An integer overflow flaw exists in SMBv3.1.1’s srv2!DecompressData, the routine that decompresses compressed request packets. A malicious attacker could send a specially-crafted compressed data packet that enables remote, unauthenticated, arbitrary code execution. To make matters worse, SMBGhost was “wormable” and could be combined with a newer flaw named SMBleed.

Technically, SMBleed was not as potent as SMBGhost (remote kernel memory read versus pre-authenticated remote code execution), but they both exploited srv2!DecompressData and allowed a remote attacker to exploit the SMB.

“Risk Hunting” Can Fill the Gap

One major frustration about the SMBGhost issue was that Microsoft released information without a proper fix. Some users thought Microsoft was saying, in effect: “Here is an issue, you figure it out.”

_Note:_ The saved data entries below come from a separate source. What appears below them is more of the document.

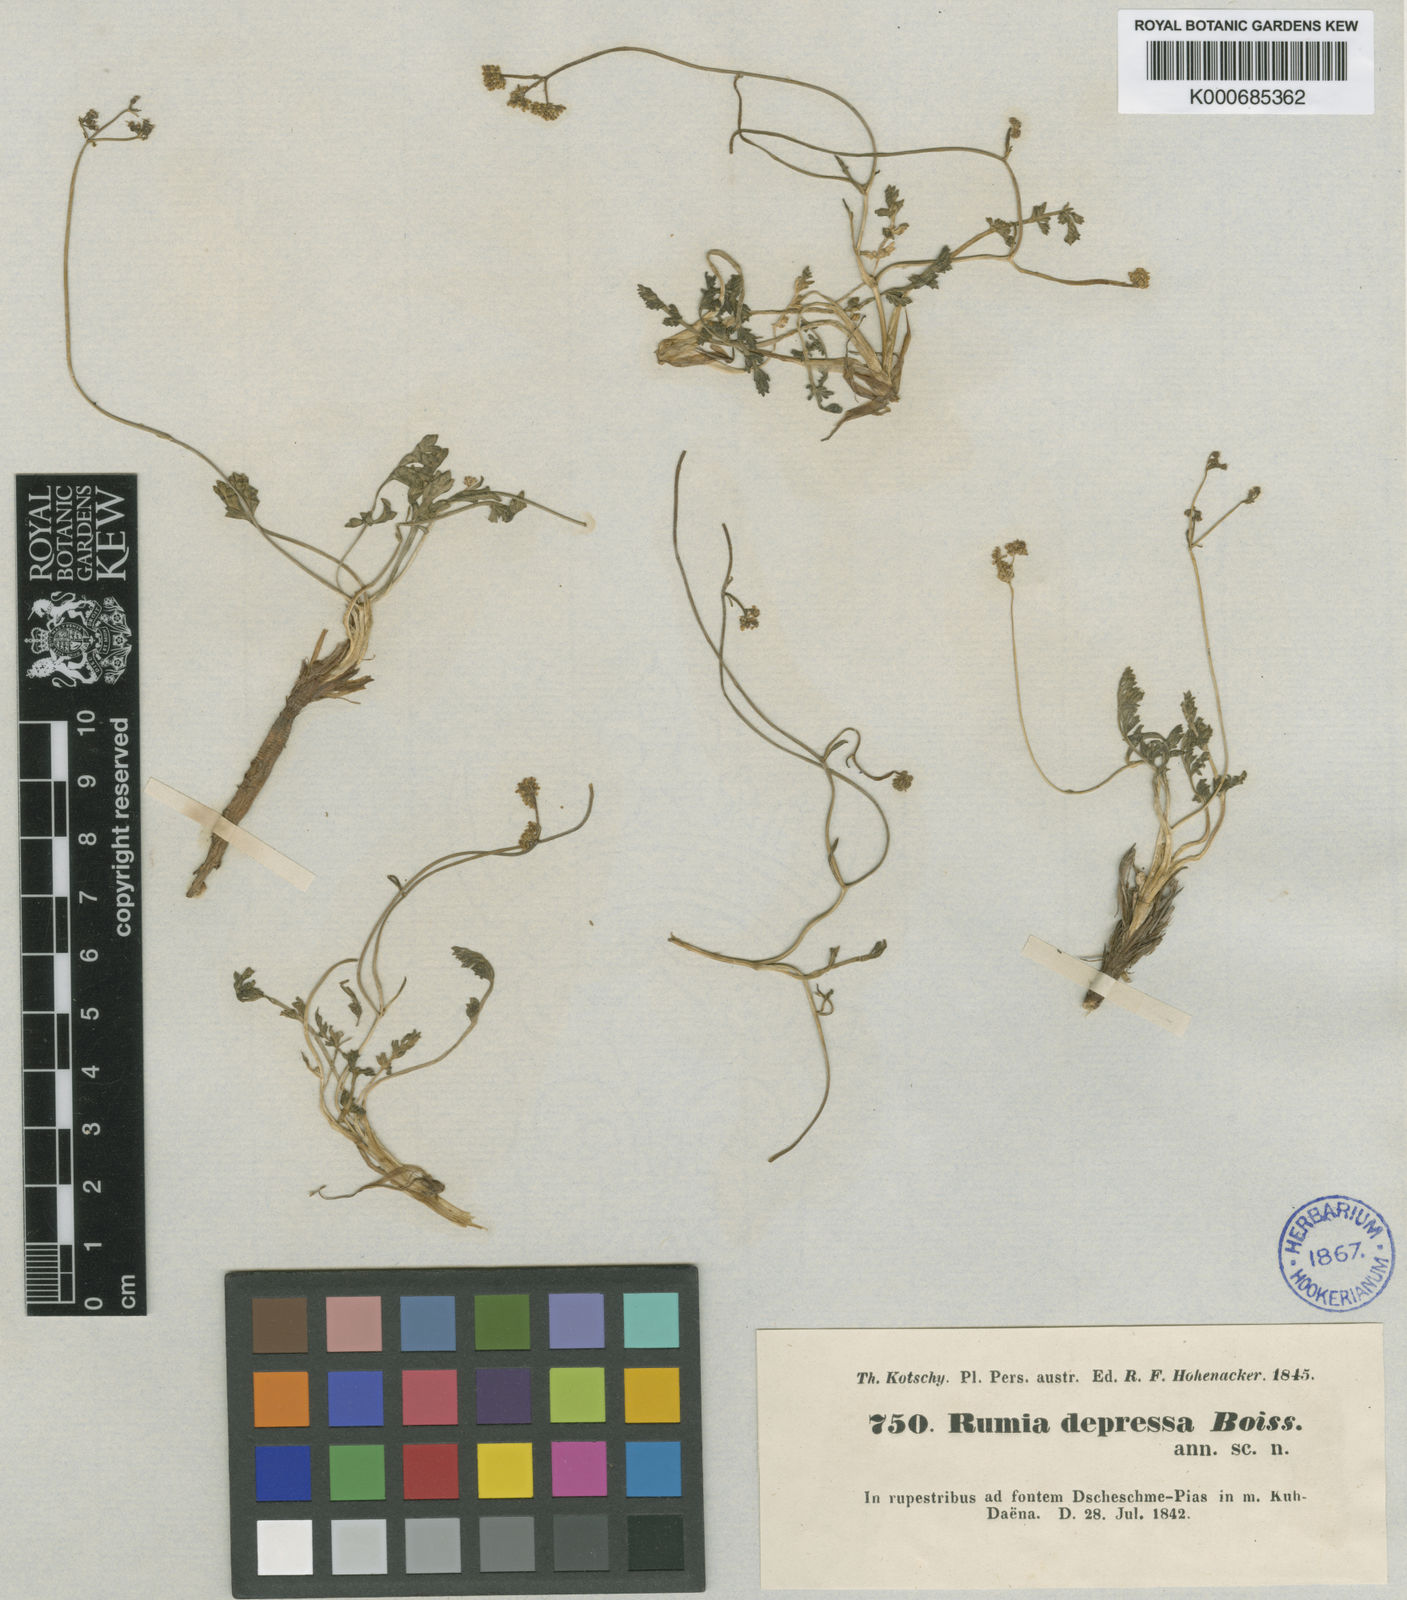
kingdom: Plantae
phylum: Tracheophyta
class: Magnoliopsida
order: Apiales
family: Apiaceae
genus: Pseudotrachydium
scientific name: Pseudotrachydium depressum
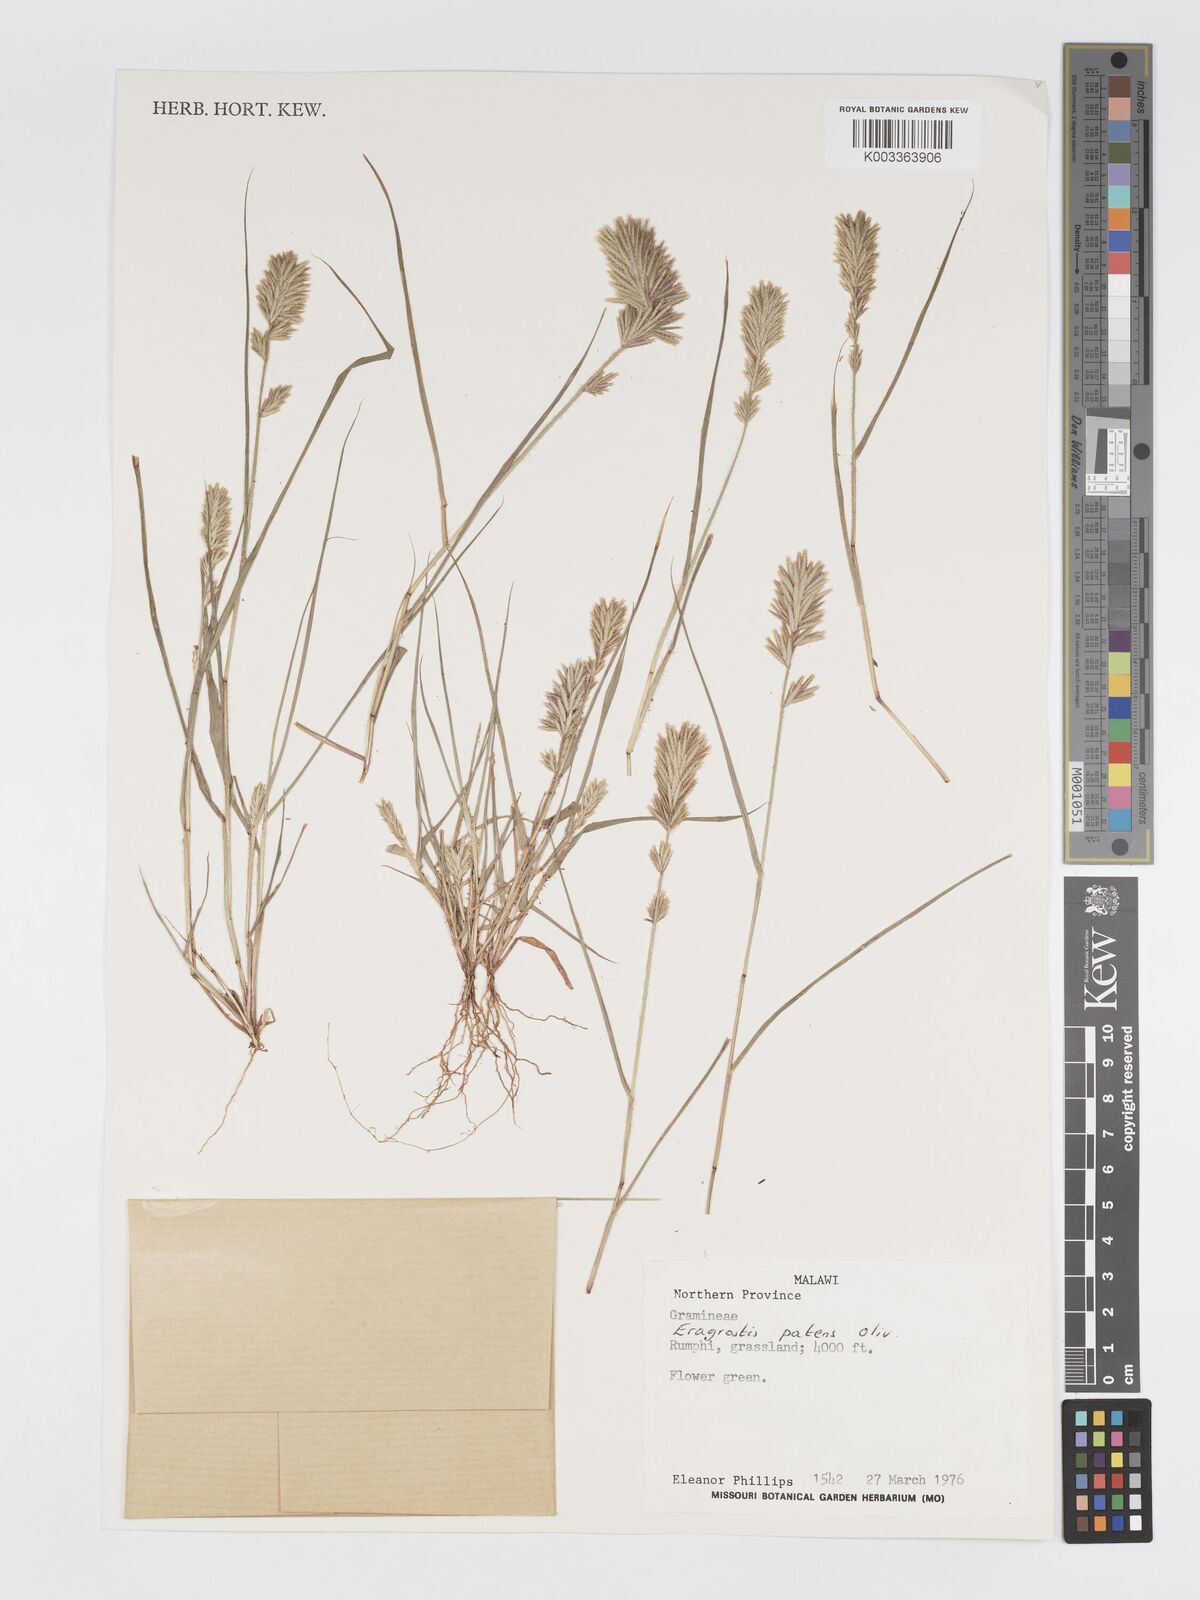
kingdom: Plantae
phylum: Tracheophyta
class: Liliopsida
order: Poales
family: Poaceae
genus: Eragrostis
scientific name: Eragrostis patens
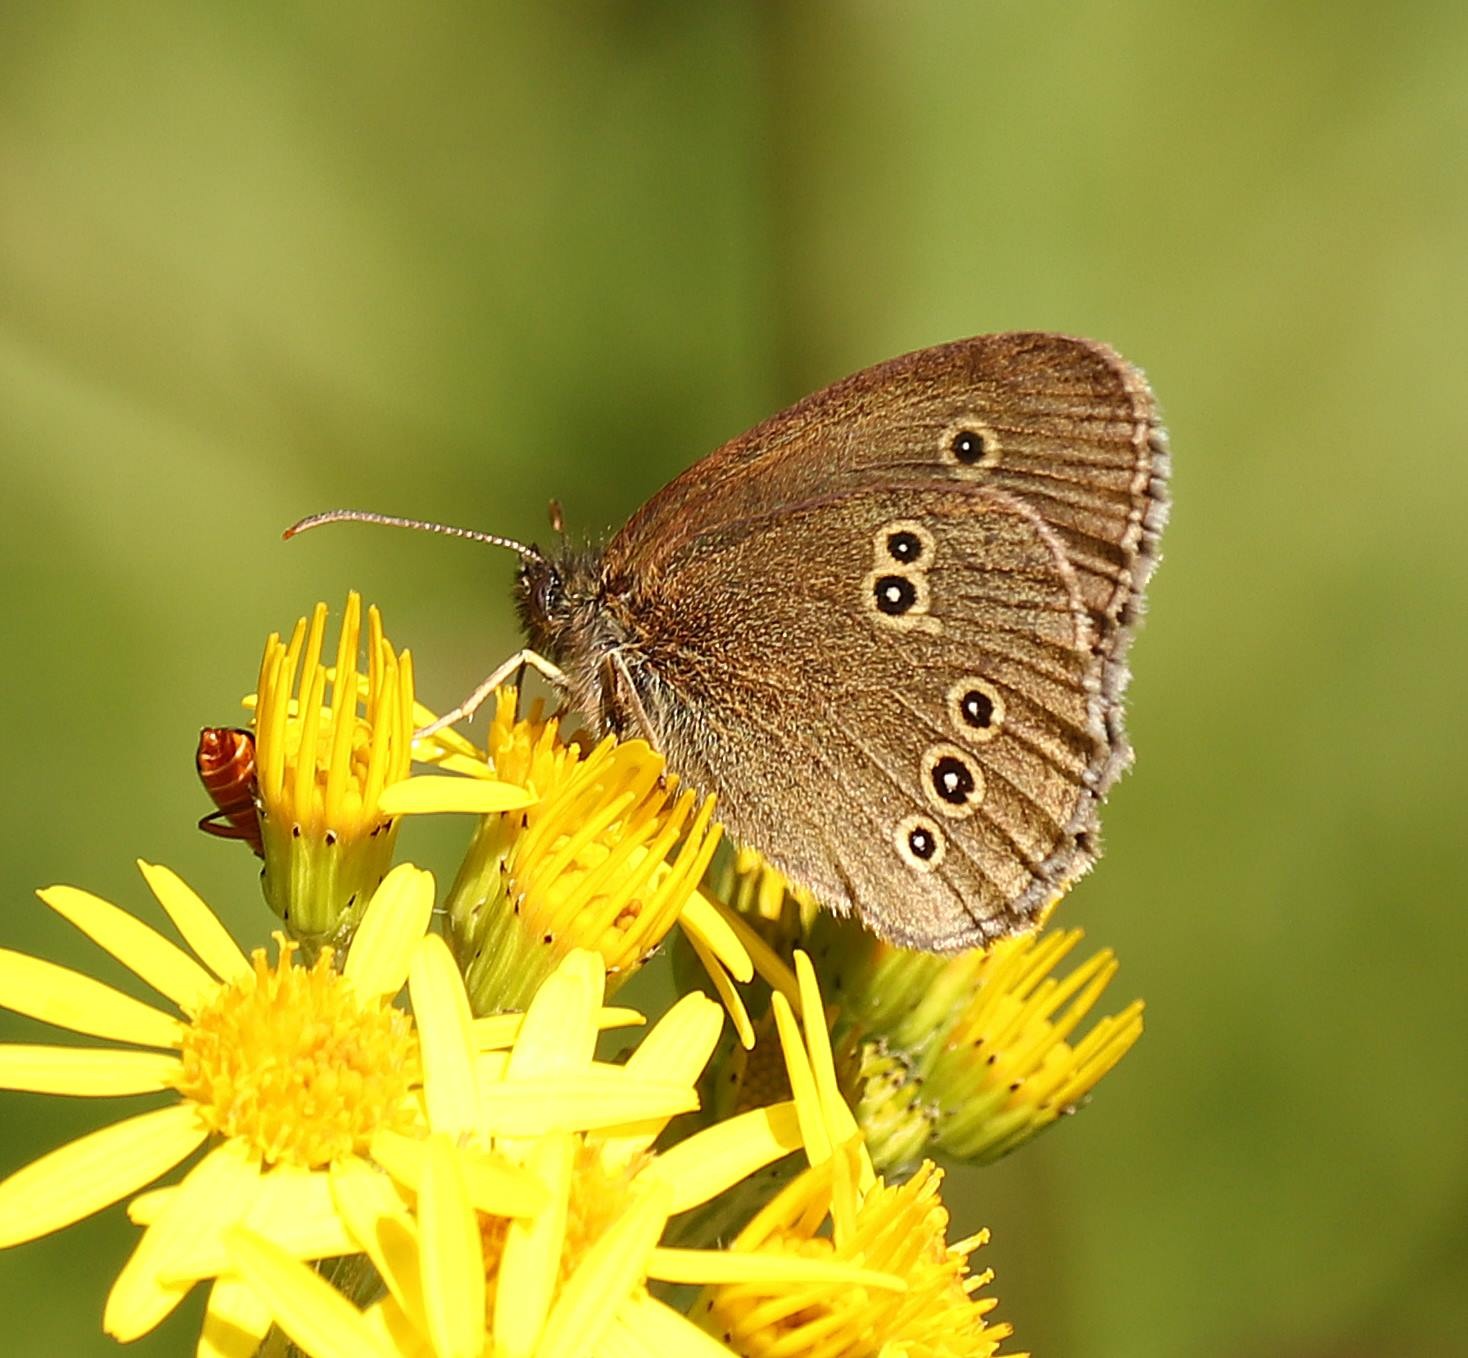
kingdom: Animalia
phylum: Arthropoda
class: Insecta
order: Lepidoptera
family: Nymphalidae
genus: Aphantopus
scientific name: Aphantopus hyperantus
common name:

Fortunately, “Risk Hunting” solutions — like the Epiphany Intelligence Platform — are designed precisely for problems like this.

Epiphany ingests and analyzes data from thousands of sources. The platform uses machine learning to understand vulnerabilities, develop context, and identify business risks. 

Epiphany also maps where successful attacks could go after compromising an asset—and how those transitions could impact mission-critical processes. With that information, Epiphany can prioritize the greatest business risks and guide mitigation efforts. All before an attack occurs. 

For SMBGhost and SMBleed — or any vulnerability like them — Epiphany can work with even the most cryptic or incomplete information. So it can help mitigate risks regardless of whether an official patch is available, or even if a patch never comes.

As soon as a tech company like Microsoft breaks the news about a new vulnerability, a Risk Hunting platform like Epiphany can look for specific conditions that might allow the exploitation. Then it can identify all possible paths that could connect that point of exploitation to your most valuable data.

Your security team can then take targeted, effective action to protect that data.